Reproduce each of the records below verbatim, keeping every line, indent, and character unchanged.

..........

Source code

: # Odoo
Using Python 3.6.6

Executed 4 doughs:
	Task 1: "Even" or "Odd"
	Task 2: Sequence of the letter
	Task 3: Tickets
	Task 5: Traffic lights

..........

→ WRITTEN ANSWER:
Source code

: # Odoo
Using Python 3.6.6

Executed 4 doughs:
	Task 1: "Even" or "Odd"
	Task 2: Sequence of the letter
	Task 3: Tickets
	Task 5: Traffic lights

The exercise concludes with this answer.